Apa yang lebih indah
dari dua sahabat yang kini menjadi saudara, yang sama-sama menapaki jalan Allah
untuk menggapai ridho-Nya.
“Nggak panas, Din ?” Ami menggoda.
“Hm, panasan neraka deh kayaknya, Mi.”
“Bisa aja kamu, Din.”
“Nggak nunggu umur 17 tahun, Din ? Biar sweetseventeen gituu.” Ami kembali
menggoda sembari memberi penekanan pada kata ‘sweetseventeen’.

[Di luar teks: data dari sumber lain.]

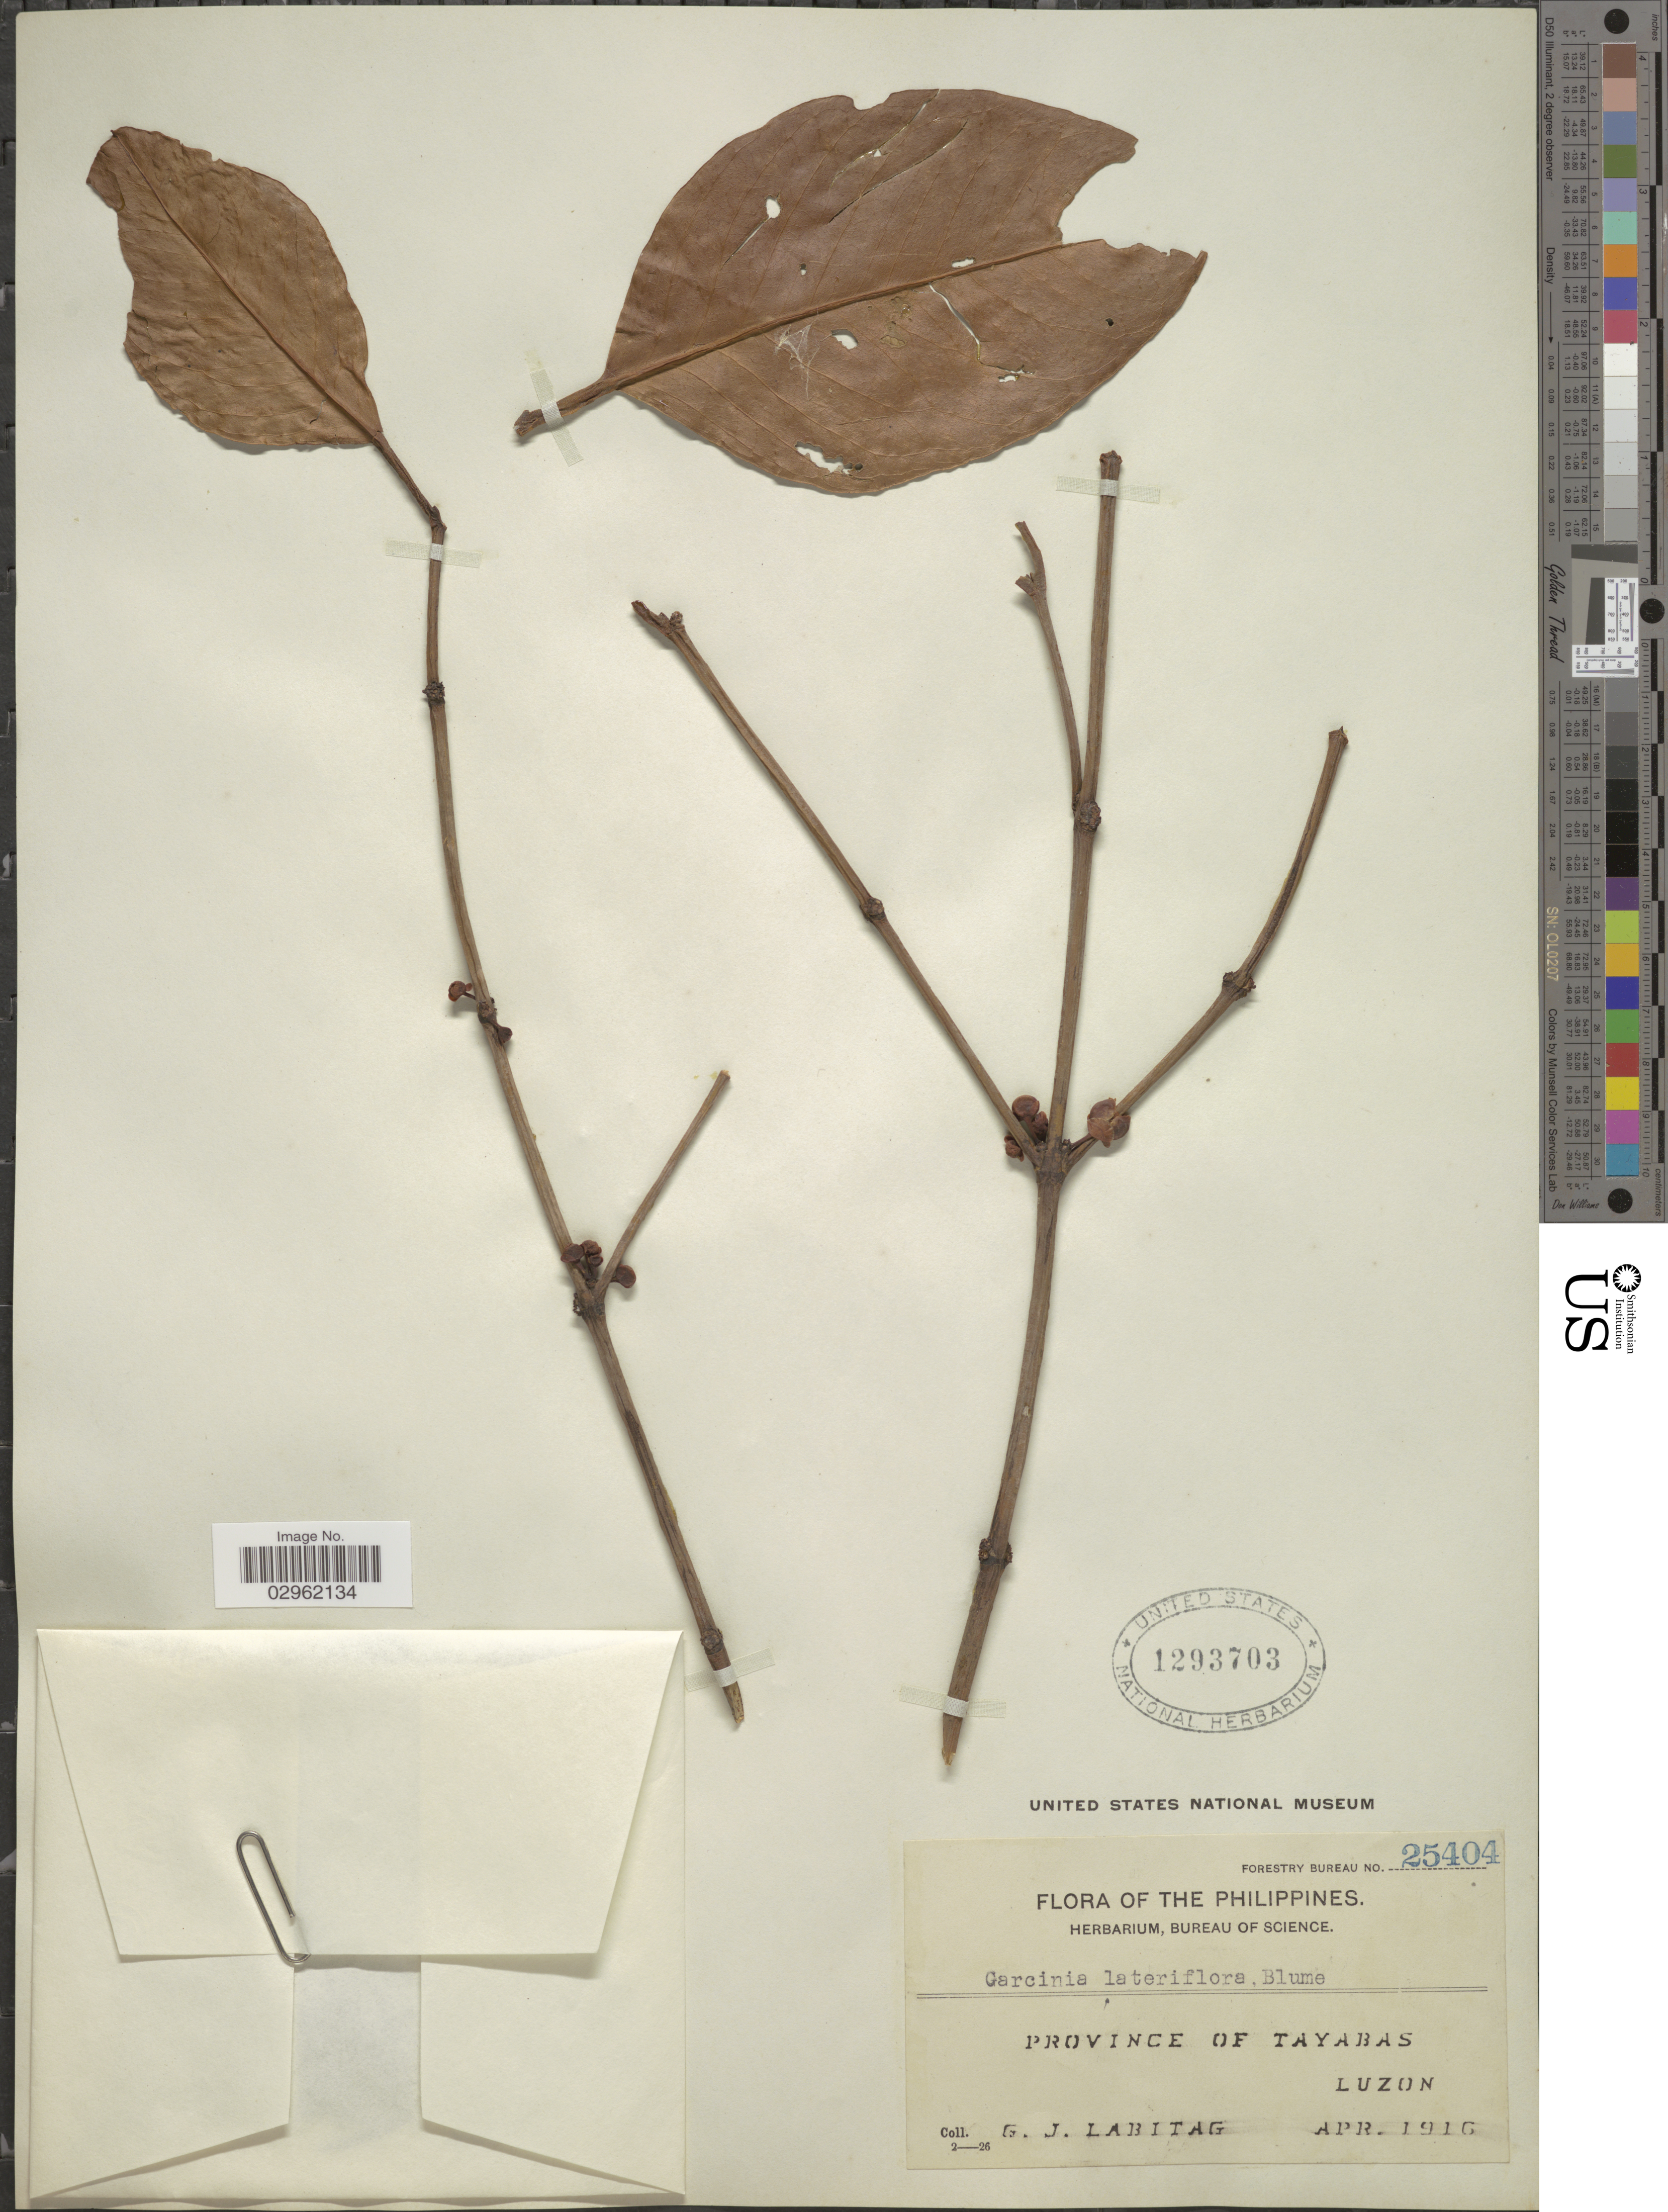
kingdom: Plantae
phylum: Tracheophyta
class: Magnoliopsida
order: Malpighiales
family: Clusiaceae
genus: Garcinia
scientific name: Garcinia lateriflora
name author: Blume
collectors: G. Labitag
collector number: Forestry Bureay 25404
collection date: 1916-04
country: Philippines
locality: Province of Tayabas. Luzon.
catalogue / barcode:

“Ini sekalian menyambut tahun baru
Muharram, Mi. Bersyukur kepada Allah karena sudah mempertemukan aku dengan
sahabat yang luar biasa kayak kamu.”
“Sebentar lagi, Muharram kan, Mi ?”
“Tanggalnya pasti nggak sama persis lah
secara Masehi, tapi kalo Hijriyah pasti cocok. Iya kan, Mi ?”
Ami tertegun memandang
Dinda. Ia sadar sudah memiliki kado terindah untuk ulang tahunnya kali ini.
Orang bilang angka 17 adalah angka yang sakral, kini Ami mengamini. Di usia
yang ke 17 Allah kirimkan hidayah atas diri dan keluarganya, bahkan kepada
orang yang tak ia sangka-sangka. Teman sekelas saat kelas 2, Dinda yang kini
menjadi sahabatnya.
“Jazakillah ukhty. Makasih banyak
Dindaa. Semoga persahabatan kita kelak hingga ke Jannah-Nya. Aamiin. Makasih
Dinda.”
Terbalik Ami. Aku yang
berterima kasih. Dulu hingga sekarang, kamu selalu menginspirasiku. Semua
perubahanku perantaranya adalah kamu, sahabatku. Jazakillah ukhty, ana uhibbuki
fillah. Terima kasih ya Allah. Dinda membatin syahdu.